(Your instructions):
Print, word for word, the opening line of the data below and every line after it through the line that contains "the AWS CloudFormation templates.", but not the pictures.

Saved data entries

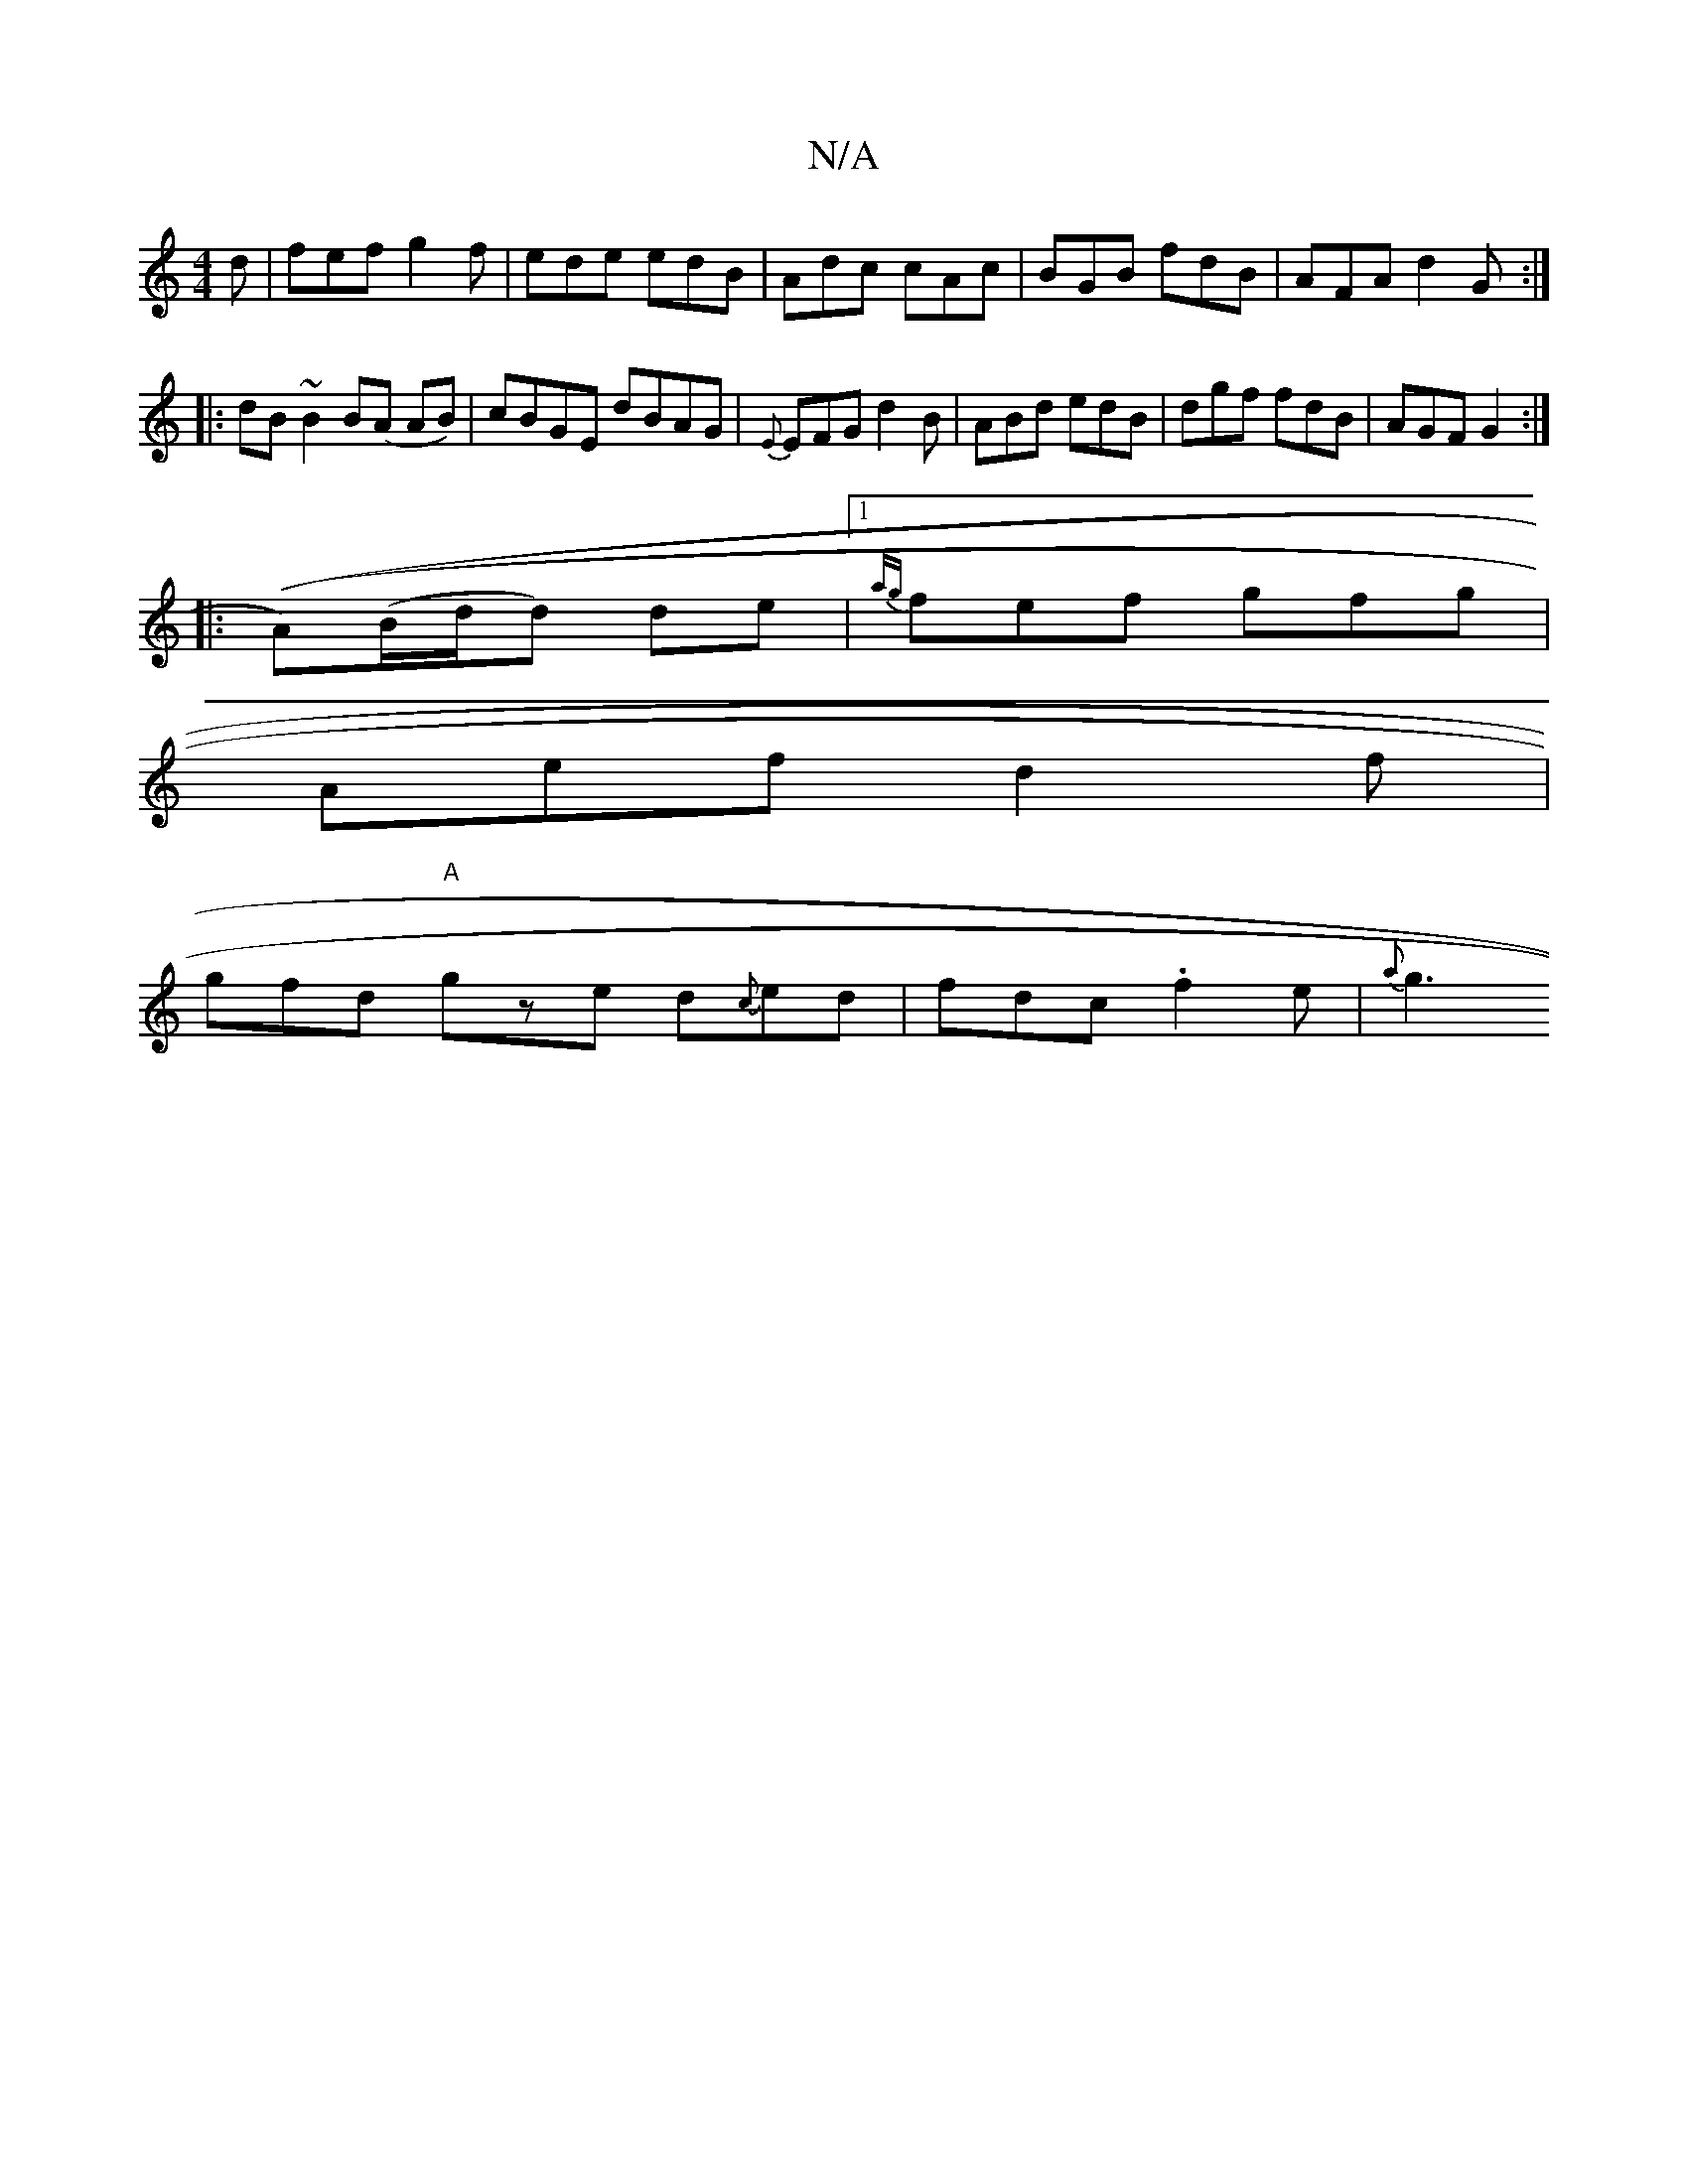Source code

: X:1
T:N/A
M:4/4
R:N/A
K:Cmajor
d|fef g2f|ede edB | Adc cAc | BGB fdB | AFA d2 G :| 
|:dB~B2 B(A AB)|cBGE dBAG|{E}EFG d2 B|ABd edB |dgf fdB | AGF G2 :|
|: ((A))(B/d/d) de |[1{ag}fef gfg|
Aef d2f|
gfd "A"gze d{c}ed|fdc .f2 e | {a}g3 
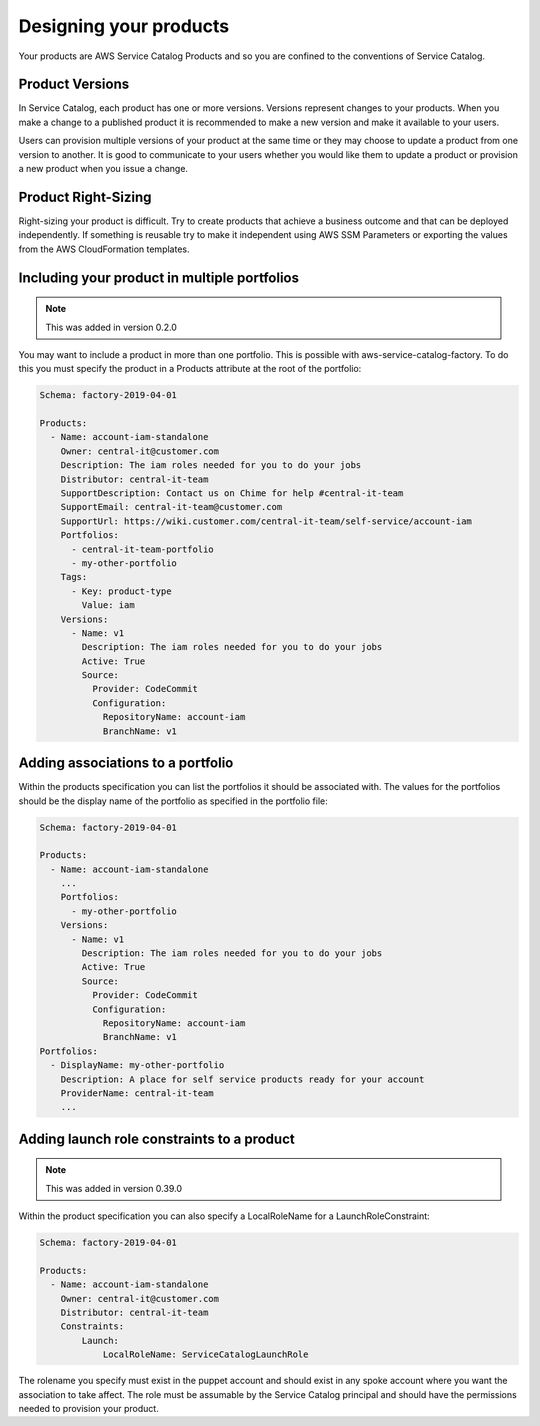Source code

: Designing your products
=======================

Your products are AWS Service Catalog Products and so you are confined to the conventions of Service Catalog.

Product Versions
----------------
In Service Catalog, each product has one or more versions.  Versions represent changes to your products.  When you make 
a change to a published product it is recommended to make a new version and make it available to your users. 
  
Users can provision multiple versions of your product at the same time or they may choose to update a product from one 
version to another.  It is good to communicate to your users whether you would like them to update a product or provision
a new product when you issue a change.

Product Right-Sizing
--------------------
Right-sizing your product is difficult.  Try to create products that achieve a business outcome and that can be deployed
independently.  If something is reusable try to make it independent using AWS SSM Parameters or exporting the values from
the AWS CloudFormation templates.

Including your product in multiple portfolios
---------------------------------------------

.. note::

    This was added in version 0.2.0

You may want to include a product in more than one portfolio.  This is possible with aws-service-catalog-factory.  To do
this you must specify the product in a Products attribute at the root of the portfolio:

.. code-block:: yaml

    Schema: factory-2019-04-01

    Products:
      - Name: account-iam-standalone
        Owner: central-it@customer.com
        Description: The iam roles needed for you to do your jobs
        Distributor: central-it-team
        SupportDescription: Contact us on Chime for help #central-it-team
        SupportEmail: central-it-team@customer.com
        SupportUrl: https://wiki.customer.com/central-it-team/self-service/account-iam
        Portfolios:
          - central-it-team-portfolio
          - my-other-portfolio
        Tags:
          - Key: product-type
            Value: iam
        Versions:
          - Name: v1
            Description: The iam roles needed for you to do your jobs
            Active: True
            Source:
              Provider: CodeCommit
              Configuration:
                RepositoryName: account-iam
                BranchName: v1



Adding associations to a portfolio
----------------------------------

Within the products specification you can list the portfolios it should be associated with.  The values for the portfolios
should be the display name of the portfolio as specified in the portfolio file:


.. code-block:: yaml

    Schema: factory-2019-04-01

    Products:
      - Name: account-iam-standalone
        ...
        Portfolios:
          - my-other-portfolio
        Versions:
          - Name: v1
            Description: The iam roles needed for you to do your jobs
            Active: True
            Source:
              Provider: CodeCommit
              Configuration:
                RepositoryName: account-iam
                BranchName: v1
    Portfolios:
      - DisplayName: my-other-portfolio
        Description: A place for self service products ready for your account
        ProviderName: central-it-team
        ...


Adding launch role constraints to a product
-------------------------------------------

.. note::

    This was added in version 0.39.0

Within the product specification you can also specify a LocalRoleName for a LaunchRoleConstraint:

.. code-block:: yaml

    Schema: factory-2019-04-01

    Products:
      - Name: account-iam-standalone
        Owner: central-it@customer.com
        Distributor: central-it-team
        Constraints:
            Launch:
                LocalRoleName: ServiceCatalogLaunchRole


The rolename you specify must exist in the puppet account and should exist in any spoke account where you want the
association to take affect.  The role must be assumable by the Service Catalog principal and should have the permissions
needed to provision your product.
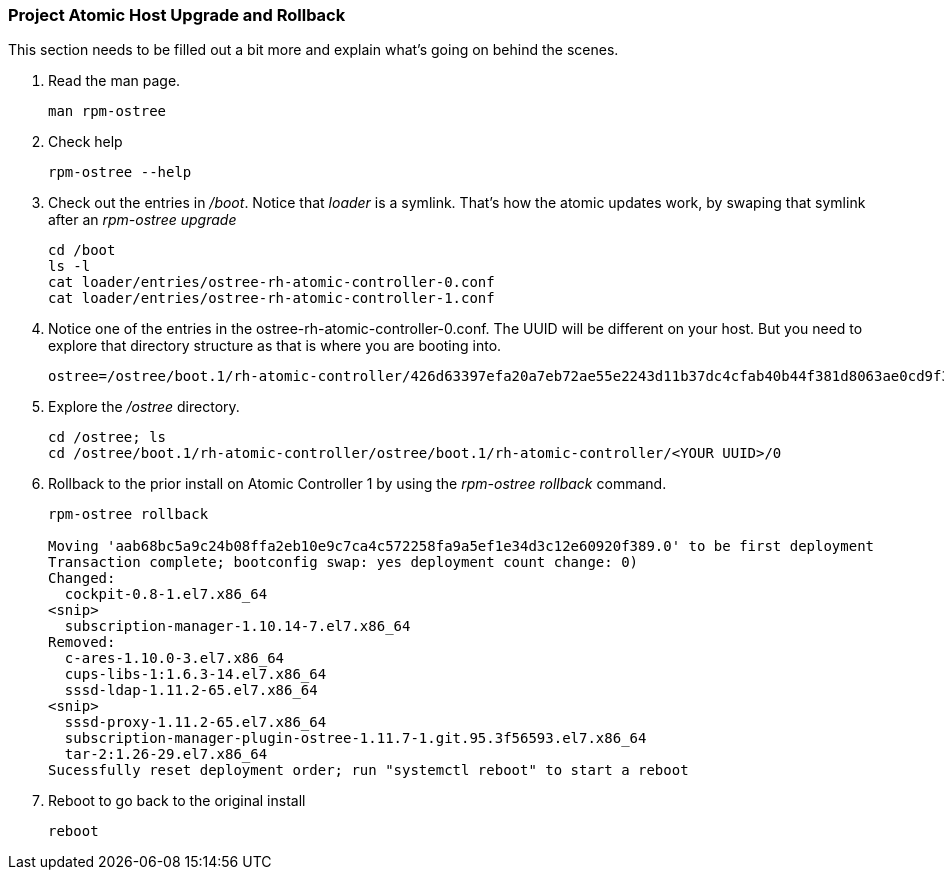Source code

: === Project Atomic Host Upgrade and Rollback
This section needs to be filled out a bit more and explain what's going on behind the scenes.

. Read the man page.
+
----
man rpm-ostree
----
. Check help
+
----
rpm-ostree --help
----
. Check out the entries in _/boot_.  Notice that _loader_ is a symlink.  That's how the atomic updates work, by swaping that symlink after an _rpm-ostree upgrade_
+
----
cd /boot
ls -l
cat loader/entries/ostree-rh-atomic-controller-0.conf
cat loader/entries/ostree-rh-atomic-controller-1.conf
----
. Notice one of the entries in the ostree-rh-atomic-controller-0.conf.  The UUID will be different on your host.  But you need to explore that directory structure as that is where you are booting into.
+
----
ostree=/ostree/boot.1/rh-atomic-controller/426d63397efa20a7eb72ae55e2243d11b37dc4cfab40b44f381d8063ae0cd9f3/0
----

. Explore the _/ostree_ directory. 
+
----
cd /ostree; ls
cd /ostree/boot.1/rh-atomic-controller/ostree/boot.1/rh-atomic-controller/<YOUR UUID>/0
----
. Rollback to the prior install on Atomic Controller 1 by using the _rpm-ostree rollback_ command.
+
----
rpm-ostree rollback

Moving 'aab68bc5a9c24b08ffa2eb10e9c7ca4c572258fa9a5ef1e34d3c12e60920f389.0' to be first deployment
Transaction complete; bootconfig swap: yes deployment count change: 0)
Changed:
  cockpit-0.8-1.el7.x86_64
<snip>
  subscription-manager-1.10.14-7.el7.x86_64
Removed:
  c-ares-1.10.0-3.el7.x86_64
  cups-libs-1:1.6.3-14.el7.x86_64
  sssd-ldap-1.11.2-65.el7.x86_64
<snip>
  sssd-proxy-1.11.2-65.el7.x86_64
  subscription-manager-plugin-ostree-1.11.7-1.git.95.3f56593.el7.x86_64
  tar-2:1.26-29.el7.x86_64
Sucessfully reset deployment order; run "systemctl reboot" to start a reboot
----
. Reboot to go back to the original install
+
----
reboot
----
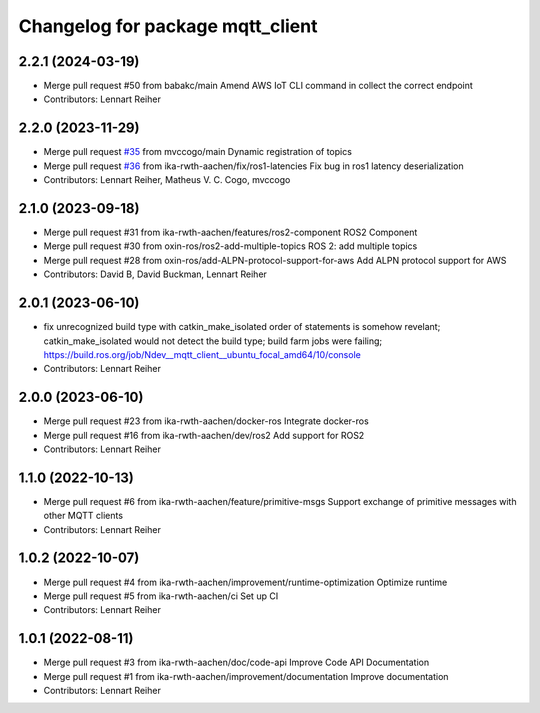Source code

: ^^^^^^^^^^^^^^^^^^^^^^^^^^^^^^^^^
Changelog for package mqtt_client
^^^^^^^^^^^^^^^^^^^^^^^^^^^^^^^^^

2.2.1 (2024-03-19)
------------------
* Merge pull request #50 from babakc/main
  Amend AWS IoT CLI command in collect the correct endpoint
* Contributors: Lennart Reiher

2.2.0 (2023-11-29)
------------------
* Merge pull request `#35 <https://github.com/ika-rwth-aachen/mqtt_client/issues/35>`_ from mvccogo/main
  Dynamic registration of topics
* Merge pull request `#36 <https://github.com/ika-rwth-aachen/mqtt_client/issues/36>`_ from ika-rwth-aachen/fix/ros1-latencies
  Fix bug in ros1 latency deserialization
* Contributors: Lennart Reiher, Matheus V. C. Cogo, mvccogo

2.1.0 (2023-09-18)
------------------
* Merge pull request #31 from ika-rwth-aachen/features/ros2-component
  ROS2 Component
* Merge pull request #30 from oxin-ros/ros2-add-multiple-topics
  ROS 2: add multiple topics
* Merge pull request #28 from oxin-ros/add-ALPN-protocol-support-for-aws
  Add ALPN protocol support for AWS
* Contributors: David B, David Buckman, Lennart Reiher

2.0.1 (2023-06-10)
------------------
* fix unrecognized build type with catkin_make_isolated
  order of statements is somehow revelant; catkin_make_isolated would not detect the build type; build farm jobs were failing; https://build.ros.org/job/Ndev__mqtt_client__ubuntu_focal_amd64/10/console
* Contributors: Lennart Reiher

2.0.0 (2023-06-10)
------------------
* Merge pull request #23 from ika-rwth-aachen/docker-ros
  Integrate docker-ros
* Merge pull request #16 from ika-rwth-aachen/dev/ros2
  Add support for ROS2
* Contributors: Lennart Reiher

1.1.0 (2022-10-13)
------------------
* Merge pull request #6 from ika-rwth-aachen/feature/primitive-msgs
  Support exchange of primitive messages with other MQTT clients
* Contributors: Lennart Reiher

1.0.2 (2022-10-07)
------------------
* Merge pull request #4 from ika-rwth-aachen/improvement/runtime-optimization
  Optimize runtime
* Merge pull request #5 from ika-rwth-aachen/ci
  Set up CI
* Contributors: Lennart Reiher

1.0.1 (2022-08-11)
------------------
* Merge pull request #3 from ika-rwth-aachen/doc/code-api
  Improve Code API Documentation
* Merge pull request #1 from ika-rwth-aachen/improvement/documentation
  Improve documentation
* Contributors: Lennart Reiher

(Result for this exercise):
Source code

: X:1
T:N/A
M:4/4
R:N/A
K:Cmajor
d|fef g2f|ede edB | Adc cAc | BGB fdB | AFA d2 G :| 
|:dB~B2 B(A AB)|cBGE dBAG|{E}EFG d2 B|ABd edB |dgf fdB | AGF G2 :|
|: ((A))(B/d/d) de |[1{ag}fef gfg|
Aef d2f|
gfd "A"gze d{c}ed|fdc .f2 e | {a}g3 
Source code

: Designing your products
=======================

Your products are AWS Service Catalog Products and so you are confined to the conventions of Service Catalog.

Product Versions
----------------
In Service Catalog, each product has one or more versions.  Versions represent changes to your products.  When you make 
a change to a published product it is recommended to make a new version and make it available to your users. 
  
Users can provision multiple versions of your product at the same time or they may choose to update a product from one 
version to another.  It is good to communicate to your users whether you would like them to update a product or provision
a new product when you issue a change.

Product Right-Sizing
--------------------
Right-sizing your product is difficult.  Try to create products that achieve a business outcome and that can be deployed
independently.  If something is reusable try to make it independent using AWS SSM Parameters or exporting the values from
the AWS CloudFormation templates.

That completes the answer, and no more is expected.